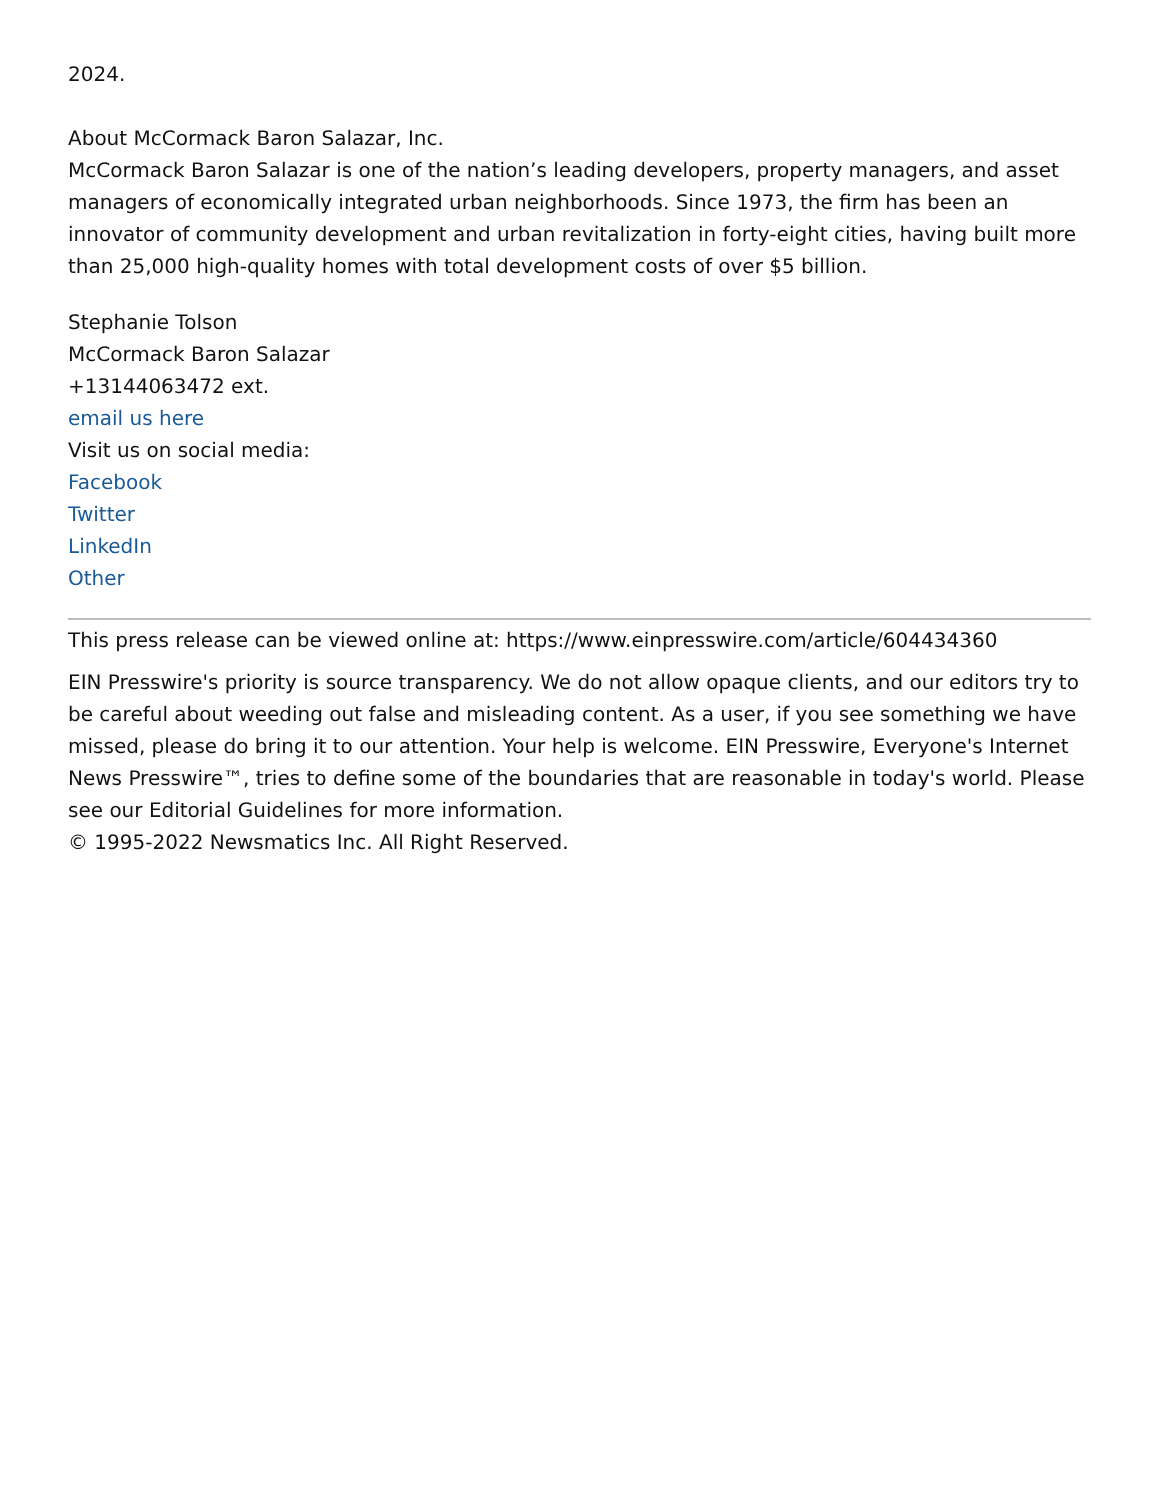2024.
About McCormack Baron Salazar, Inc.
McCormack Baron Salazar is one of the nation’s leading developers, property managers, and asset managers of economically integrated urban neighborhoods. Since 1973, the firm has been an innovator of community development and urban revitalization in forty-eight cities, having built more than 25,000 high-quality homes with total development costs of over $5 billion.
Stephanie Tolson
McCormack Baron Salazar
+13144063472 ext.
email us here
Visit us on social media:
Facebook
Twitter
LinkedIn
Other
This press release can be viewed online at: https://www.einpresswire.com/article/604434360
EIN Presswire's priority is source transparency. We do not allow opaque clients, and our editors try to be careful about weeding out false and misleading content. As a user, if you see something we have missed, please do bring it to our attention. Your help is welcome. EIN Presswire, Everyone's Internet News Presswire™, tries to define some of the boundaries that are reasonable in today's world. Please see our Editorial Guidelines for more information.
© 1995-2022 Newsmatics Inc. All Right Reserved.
========
For this task, give the full listing again verbatim and keep out every picture.

2024.
About McCormack Baron Salazar, Inc.
McCormack Baron Salazar is one of the nation’s leading developers, property managers, and asset managers of economically integrated urban neighborhoods. Since 1973, the firm has been an innovator of community development and urban revitalization in forty-eight cities, having built more than 25,000 high-quality homes with total development costs of over $5 billion.
Stephanie Tolson
McCormack Baron Salazar
+13144063472 ext.
email us here
Visit us on social media:
Facebook
Twitter
LinkedIn
Other
This press release can be viewed online at: https://www.einpresswire.com/article/604434360
EIN Presswire's priority is source transparency. We do not allow opaque clients, and our editors try to be careful about weeding out false and misleading content. As a user, if you see something we have missed, please do bring it to our attention. Your help is welcome. EIN Presswire, Everyone's Internet News Presswire™, tries to define some of the boundaries that are reasonable in today's world. Please see our Editorial Guidelines for more information.
© 1995-2022 Newsmatics Inc. All Right Reserved.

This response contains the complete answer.